*** RECORDS FOR THE EXERCISE Section Begins ***

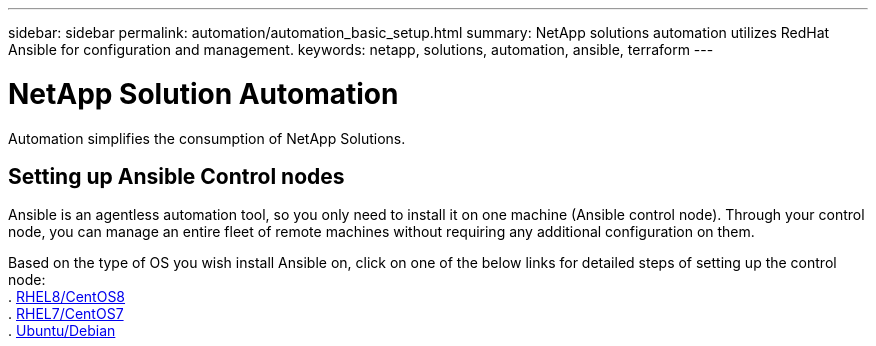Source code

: ---
sidebar: sidebar
permalink: automation/automation_basic_setup.html
summary: NetApp solutions automation utilizes RedHat Ansible for configuration and management.
keywords: netapp, solutions, automation, ansible, terraform
---

= NetApp Solution Automation
:hardbreaks:
:nofooter:
:icons: font
:linkattrs:
:table-stripes: odd
:imagesdir: ./media/

[.lead]
Automation simplifies the consumption of NetApp Solutions.

== Setting up Ansible Control nodes

Ansible is an agentless automation tool, so you only need to install it on one machine (Ansible control node). Through your control node, you can manage an entire fleet of remote machines without requiring any additional configuration on them.

Based on the type of OS you wish install Ansible on, click on one of the below links for detailed steps of setting up the control node:
. link:automation_rhel8_centos8_setup.adoc[RHEL8/CentOS8^]
. link:automation_rhel7_centos7_setup.adoc[RHEL7/CentOS7^]
. link:automation_ubuntu_debian_setup.adoc[Ubuntu/Debian^]
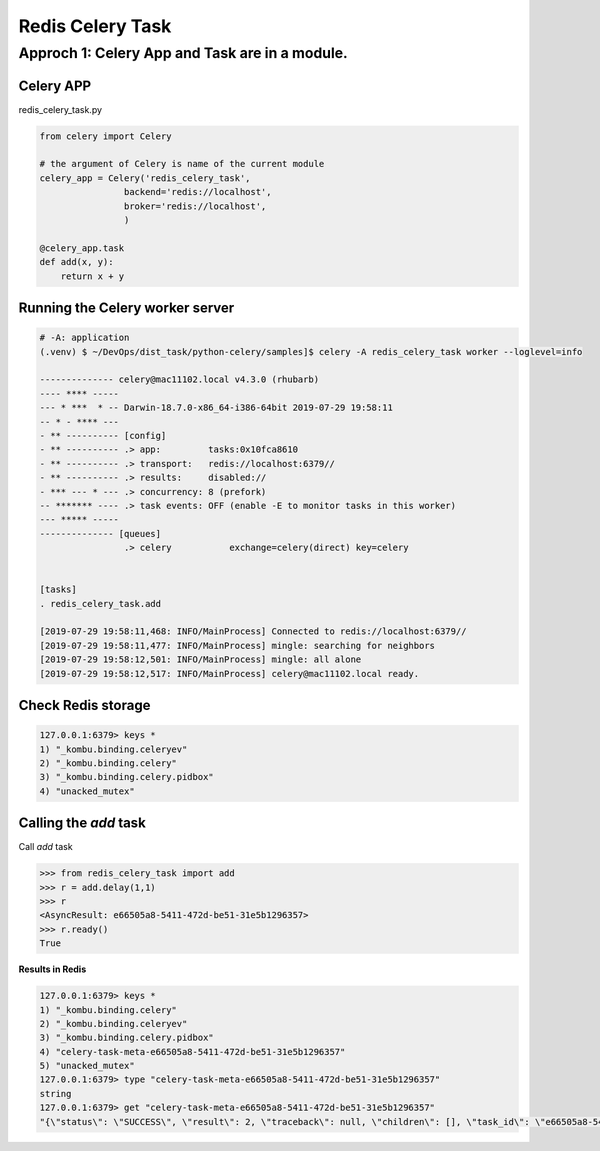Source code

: Redis Celery Task
=================

Approch 1: Celery App and Task are in a module.
-----------------------------------------------

Celery APP
^^^^^^^^^^

redis_celery_task.py


.. code-block:: python

    from celery import Celery

    # the argument of Celery is name of the current module
    celery_app = Celery('redis_celery_task',
                    backend='redis://localhost',
                    broker='redis://localhost',
                    )

    @celery_app.task
    def add(x, y):
        return x + y


Running the Celery worker server
^^^^^^^^^^^^^^^^^^^^^^^^^^^^^^^^

.. code-block:: bash

    # -A: application
    (.venv) $ ~/DevOps/dist_task/python-celery/samples]$ celery -A redis_celery_task worker --loglevel=info

    -------------- celery@mac11102.local v4.3.0 (rhubarb)
    ---- **** -----
    --- * ***  * -- Darwin-18.7.0-x86_64-i386-64bit 2019-07-29 19:58:11
    -- * - **** ---
    - ** ---------- [config]
    - ** ---------- .> app:         tasks:0x10fca8610
    - ** ---------- .> transport:   redis://localhost:6379//
    - ** ---------- .> results:     disabled://
    - *** --- * --- .> concurrency: 8 (prefork)
    -- ******* ---- .> task events: OFF (enable -E to monitor tasks in this worker)
    --- ***** -----
    -------------- [queues]
                    .> celery           exchange=celery(direct) key=celery


    [tasks]
    . redis_celery_task.add

    [2019-07-29 19:58:11,468: INFO/MainProcess] Connected to redis://localhost:6379//
    [2019-07-29 19:58:11,477: INFO/MainProcess] mingle: searching for neighbors
    [2019-07-29 19:58:12,501: INFO/MainProcess] mingle: all alone
    [2019-07-29 19:58:12,517: INFO/MainProcess] celery@mac11102.local ready.


Check Redis storage
^^^^^^^^^^^^^^^^^^^

.. code-block:: bash

    127.0.0.1:6379> keys *
    1) "_kombu.binding.celeryev"
    2) "_kombu.binding.celery"
    3) "_kombu.binding.celery.pidbox"
    4) "unacked_mutex"


Calling the `add` task
^^^^^^^^^^^^^^^^^^^^^^

Call `add` task

.. code-block:: python

    >>> from redis_celery_task import add
    >>> r = add.delay(1,1)
    >>> r
    <AsyncResult: e66505a8-5411-472d-be51-31e5b1296357>
    >>> r.ready()
    True


**Results in Redis**

.. code-block:: bash

    127.0.0.1:6379> keys *
    1) "_kombu.binding.celery"
    2) "_kombu.binding.celeryev"
    3) "_kombu.binding.celery.pidbox"
    4) "celery-task-meta-e66505a8-5411-472d-be51-31e5b1296357"
    5) "unacked_mutex"
    127.0.0.1:6379> type "celery-task-meta-e66505a8-5411-472d-be51-31e5b1296357"
    string
    127.0.0.1:6379> get "celery-task-meta-e66505a8-5411-472d-be51-31e5b1296357"
    "{\"status\": \"SUCCESS\", \"result\": 2, \"traceback\": null, \"children\": [], \"task_id\": \"e66505a8-5411-472d-be51-31e5b1296357\", \"date_done\": \"2019-07-30T03:21:40.995689\"}"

*** RECORDS FOR THE EXERCISE Section Ends ***

#### [WORK ORDER]
Skipping any pictures, transcribe the full listing exactly.

#### [RESPONSE BELOW]
Source code

: ---
sidebar: sidebar
permalink: automation/automation_basic_setup.html
summary: NetApp solutions automation utilizes RedHat Ansible for configuration and management.
keywords: netapp, solutions, automation, ansible, terraform
---

= NetApp Solution Automation
:hardbreaks:
:nofooter:
:icons: font
:linkattrs:
:table-stripes: odd
:imagesdir: ./media/

[.lead]
Automation simplifies the consumption of NetApp Solutions.

== Setting up Ansible Control nodes

Ansible is an agentless automation tool, so you only need to install it on one machine (Ansible control node). Through your control node, you can manage an entire fleet of remote machines without requiring any additional configuration on them.

Based on the type of OS you wish install Ansible on, click on one of the below links for detailed steps of setting up the control node:
. link:automation_rhel8_centos8_setup.adoc[RHEL8/CentOS8^]
. link:automation_rhel7_centos7_setup.adoc[RHEL7/CentOS7^]
. link:automation_ubuntu_debian_setup.adoc[Ubuntu/Debian^]
Source code

: Redis Celery Task
=================

Approch 1: Celery App and Task are in a module.
-----------------------------------------------

Celery APP
^^^^^^^^^^

redis_celery_task.py


.. code-block:: python

    from celery import Celery

    # the argument of Celery is name of the current module
    celery_app = Celery('redis_celery_task',
                    backend='redis://localhost',
                    broker='redis://localhost',
                    )

    @celery_app.task
    def add(x, y):
        return x + y


Running the Celery worker server
^^^^^^^^^^^^^^^^^^^^^^^^^^^^^^^^

.. code-block:: bash

    # -A: application
    (.venv) $ ~/DevOps/dist_task/python-celery/samples]$ celery -A redis_celery_task worker --loglevel=info

    -------------- celery@mac11102.local v4.3.0 (rhubarb)
    ---- **** -----
    --- * ***  * -- Darwin-18.7.0-x86_64-i386-64bit 2019-07-29 19:58:11
    -- * - **** ---
    - ** ---------- [config]
    - ** ---------- .> app:         tasks:0x10fca8610
    - ** ---------- .> transport:   redis://localhost:6379//
    - ** ---------- .> results:     disabled://
    - *** --- * --- .> concurrency: 8 (prefork)
    -- ******* ---- .> task events: OFF (enable -E to monitor tasks in this worker)
    --- ***** -----
    -------------- [queues]
                    .> celery           exchange=celery(direct) key=celery


    [tasks]
    . redis_celery_task.add

    [2019-07-29 19:58:11,468: INFO/MainProcess] Connected to redis://localhost:6379//
    [2019-07-29 19:58:11,477: INFO/MainProcess] mingle: searching for neighbors
    [2019-07-29 19:58:12,501: INFO/MainProcess] mingle: all alone
    [2019-07-29 19:58:12,517: INFO/MainProcess] celery@mac11102.local ready.


Check Redis storage
^^^^^^^^^^^^^^^^^^^

.. code-block:: bash

    127.0.0.1:6379> keys *
    1) "_kombu.binding.celeryev"
    2) "_kombu.binding.celery"
    3) "_kombu.binding.celery.pidbox"
    4) "unacked_mutex"


Calling the `add` task
^^^^^^^^^^^^^^^^^^^^^^

Call `add` task

.. code-block:: python

    >>> from redis_celery_task import add
    >>> r = add.delay(1,1)
    >>> r
    <AsyncResult: e66505a8-5411-472d-be51-31e5b1296357>
    >>> r.ready()
    True


**Results in Redis**

.. code-block:: bash

    127.0.0.1:6379> keys *
    1) "_kombu.binding.celery"
    2) "_kombu.binding.celeryev"
    3) "_kombu.binding.celery.pidbox"
    4) "celery-task-meta-e66505a8-5411-472d-be51-31e5b1296357"
    5) "unacked_mutex"
    127.0.0.1:6379> type "celery-task-meta-e66505a8-5411-472d-be51-31e5b1296357"
    string
    127.0.0.1:6379> get "celery-task-meta-e66505a8-5411-472d-be51-31e5b1296357"
    "{\"status\": \"SUCCESS\", \"result\": 2, \"traceback\": null, \"children\": [], \"task_id\": \"e66505a8-5411-472d-be51-31e5b1296357\", \"date_done\": \"2019-07-30T03:21:40.995689\"}"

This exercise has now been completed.